Скоморох усмехнулся и сказал:
– Нет, я ничего не знаю об этом. Да и как я могу знать о жизни мёртвых, когда я не знаю даже всего о живых? А ты знаешь о тартаре, старец?
– Конечно!
– А между тем, я вижу, и ты не знаешь о многом, что есть на земле. Мне это странно. Я тебе говорю, что я человек негодный, а ты мне не веришь. А я не поверю тебе, что ты знаешь о мёртвых.
– Несчастный! да ты имеешь ли даже понятие о самом божестве?
– Имею, только очень малые понятия, но в том не ожидаю себе великого осуждения, потому что я ведь не вырос в благородной семье, я не слушал уроков у схоластиков в Византии.
– Бога можно знать и служить ему без науки схоластиков.
– Я с тобою согласен и так всегда говорил в уме с богом: ты творец, а я тварь – мне тебя не понять, ты меня всунул для чего в эту кожаную ризу и бросил сюда на землю трудиться, я и таскаюсь по земле, ползаю, тружусь.

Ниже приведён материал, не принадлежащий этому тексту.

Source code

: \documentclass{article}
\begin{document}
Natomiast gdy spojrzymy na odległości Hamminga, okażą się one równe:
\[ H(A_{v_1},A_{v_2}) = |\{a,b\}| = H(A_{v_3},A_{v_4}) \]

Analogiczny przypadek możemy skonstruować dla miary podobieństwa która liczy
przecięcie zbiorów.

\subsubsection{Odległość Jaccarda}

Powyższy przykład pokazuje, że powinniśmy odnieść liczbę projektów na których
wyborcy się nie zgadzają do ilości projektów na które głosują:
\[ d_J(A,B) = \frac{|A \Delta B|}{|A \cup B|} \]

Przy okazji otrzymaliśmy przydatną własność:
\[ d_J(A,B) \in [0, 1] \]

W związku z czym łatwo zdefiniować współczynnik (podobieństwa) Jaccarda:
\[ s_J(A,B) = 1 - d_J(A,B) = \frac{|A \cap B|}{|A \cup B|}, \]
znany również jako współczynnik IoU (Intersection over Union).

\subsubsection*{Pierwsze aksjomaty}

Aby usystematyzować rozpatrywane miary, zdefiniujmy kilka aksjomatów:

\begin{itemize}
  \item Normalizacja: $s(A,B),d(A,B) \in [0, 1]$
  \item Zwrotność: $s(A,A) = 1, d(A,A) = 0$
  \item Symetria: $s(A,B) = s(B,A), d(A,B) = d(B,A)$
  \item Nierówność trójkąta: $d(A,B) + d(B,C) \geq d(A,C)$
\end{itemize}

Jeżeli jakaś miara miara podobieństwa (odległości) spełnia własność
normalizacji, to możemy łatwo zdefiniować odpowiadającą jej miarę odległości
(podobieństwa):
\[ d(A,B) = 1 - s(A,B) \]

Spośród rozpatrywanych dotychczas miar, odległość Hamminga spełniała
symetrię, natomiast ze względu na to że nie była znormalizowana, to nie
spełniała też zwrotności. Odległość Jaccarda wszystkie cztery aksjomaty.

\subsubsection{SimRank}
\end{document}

Хотел бы узнать: для чего это всё так мудрёно сотворено, да я не хочу быть как ленивый раб, чтобы о тебе со всеми пересуживать. Я буду тебе просто покорен и не стану разузнавать, что ты думаешь, а просто возьму и исполню, что твой перст начертал в моём сердце! А если дурно сделаю – ты прости, потому что ведь это ты меня создал с жалостным сердцем. Я с ним и живу.
– И ты на этом надеешься оправдаться!